Juanita:  What do you ultimately hope your readers understand from reading “The Creature of the Wildcard”?

Jon:  I would like to hope that people do not put their faith in this book.  As I said, it is not a school of thought.  What I do hope is that it gives people something to think about.  Some cultures invest more in their dreams than they do in their waking life.  We live in a society that looks outwards for the truth.  I imagine what I want people to gain from this is the world within.  That there are tremendous treasures within the soul we seldom discover, as we are somewhat of a fast food society concerned with image. 

Juanita:  Jon, is this your first book and do you have any plans for future books?

Jon:  This is actually not my first attempt at writing a book.  I had some failures in the past, or books that simply did not take off.  I wrote a book called An Alien to Existence, but the language was too abstruse.  Many of the metaphors I used bordered on insanity.   Writing a book and putting it out there is always a learning process.  They say that the more you write the better you get.  I don’t think I will be writing another book after this.  The process is so draining.  I might take up web design and settle into something with more security.   

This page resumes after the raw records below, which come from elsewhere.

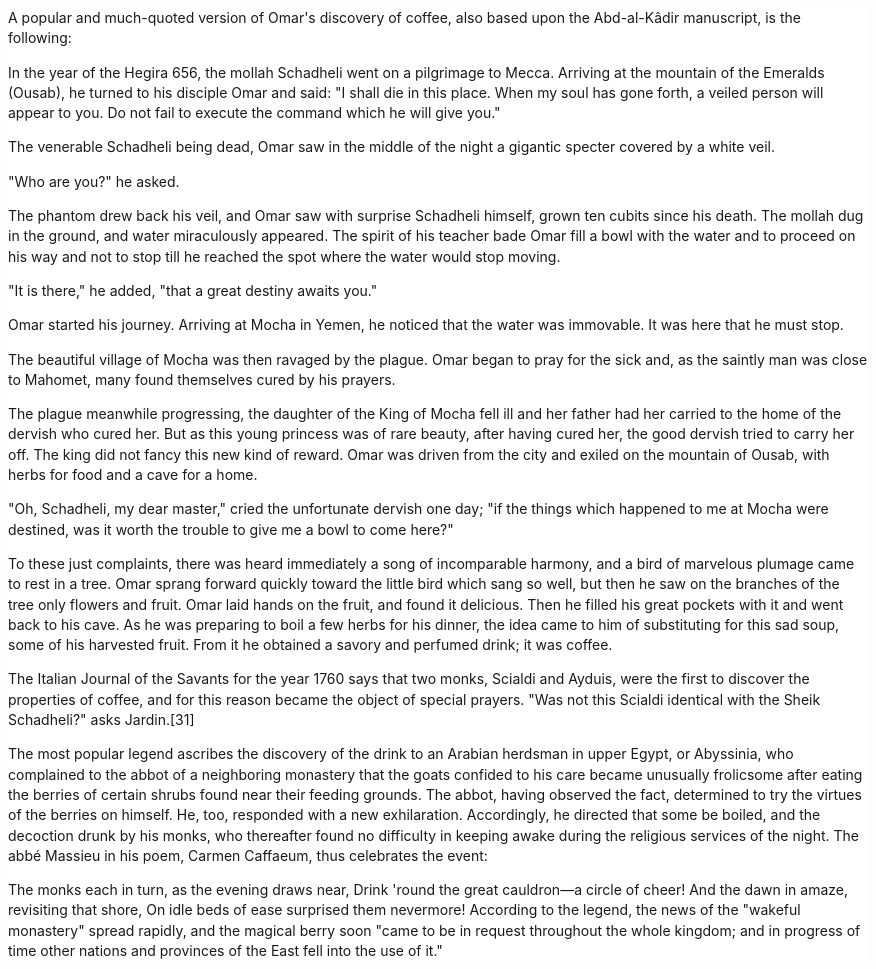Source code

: A popular and much-quoted version of Omar's discovery of coffee, also based upon the Abd-al-Kâdir manuscript, is the following:

In the year of the Hegira 656, the mollah Schadheli went on a pilgrimage to Mecca. Arriving at the mountain of the Emeralds (Ousab), he turned to his disciple Omar and said: "I shall die in this place. When my soul has gone forth, a veiled person will appear to you. Do not fail to execute the command which he will give you."

The venerable Schadheli being dead, Omar saw in the middle of the night a gigantic specter covered by a white veil.

"Who are you?" he asked.

The phantom drew back his veil, and Omar saw with surprise Schadheli himself, grown ten cubits since his death. The mollah dug in the ground, and water miraculously appeared. The spirit of his teacher bade Omar fill a bowl with the water and to proceed on his way and not to stop till he reached the spot where the water would stop moving.

"It is there," he added, "that a great destiny awaits you."

Omar started his journey. Arriving at Mocha in Yemen, he noticed that the water was immovable. It was here that he must stop.

The beautiful village of Mocha was then ravaged by the plague. Omar began to pray for the sick and, as the saintly man was close to Mahomet, many found themselves cured by his prayers.

The plague meanwhile progressing, the daughter of the King of Mocha fell ill and her father had her carried to the home of the dervish who cured her. But as this young princess was of rare beauty, after having cured her, the good dervish tried to carry her off. The king did not fancy this new kind of reward. Omar was driven from the city and exiled on the mountain of Ousab, with herbs for food and a cave for a home.

"Oh, Schadheli, my dear master," cried the unfortunate dervish one day; "if the things which happened to me at Mocha were destined, was it worth the trouble to give me a bowl to come here?"

To these just complaints, there was heard immediately a song of incomparable harmony, and a bird of marvelous plumage came to rest in a tree. Omar sprang forward quickly toward the little bird which sang so well, but then he saw on the branches of the tree only flowers and fruit. Omar laid hands on the fruit, and found it delicious. Then he filled his great pockets with it and went back to his cave. As he was preparing to boil a few herbs for his dinner, the idea came to him of substituting for this sad soup, some of his harvested fruit. From it he obtained a savory and perfumed drink; it was coffee.

The Italian Journal of the Savants for the year 1760 says that two monks, Scialdi and Ayduis, were the first to discover the properties of coffee, and for this reason became the object of special prayers. "Was not this Scialdi identical with the Sheik Schadheli?" asks Jardin.[31]

The most popular legend ascribes the discovery of the drink to an Arabian herdsman in upper Egypt, or Abyssinia, who complained to the abbot of a neighboring monastery that the goats confided to his care became unusually frolicsome after eating the berries of certain shrubs found near their feeding grounds. The abbot, having observed the fact, determined to try the virtues of the berries on himself. He, too, responded with a new exhilaration. Accordingly, he directed that some be boiled, and the decoction drunk by his monks, who thereafter found no difficulty in keeping awake during the religious services of the night. The abbé Massieu in his poem, Carmen Caffaeum, thus celebrates the event:

The monks each in turn, as the evening draws near,
Drink 'round the great cauldron—a circle of cheer!
And the dawn in amaze, revisiting that shore,
On idle beds of ease surprised them nevermore!
According to the legend, the news of the "wakeful monastery" spread rapidly, and the magical berry soon "came to be in request throughout the whole kingdom; and in progress of time other nations and provinces of the East fell into the use of it."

Juanita:  Well, it certainly takes much passion and energy to write a novel, and put it out there.  Congratulations on “The Creature of the Wildcard,” and if it is your last book, what a creative achievement indeed.  How can readers find out about you and your book, and, do you have any last thoughts for your readers today?

Jon:  Thank you Juanita.  I am proud of this book.  This can be purchased at or directly from my publisher for a discounted price by following this link and searching for the title or author name: You may also find more information on:

As far as finding out about me personally, I do prefer to maintain some privacy in my life.  I’m not about making a name for myself.  I do this because I have a lot to say.   Privacy is something that we are all being robbed of in this day and age.  One of the main meanings that I stress in my book is about privacy.  As it already is, I don’t have a great deal of it.  I would like to keep what little I have left.  Take a tour inside my head, but don’t come knocking on my door.  I will leave my readers with that final thought.  Thank you again Juanita.  I truly enjoyed this interview and I am very grateful that you took the time to conduct this with me.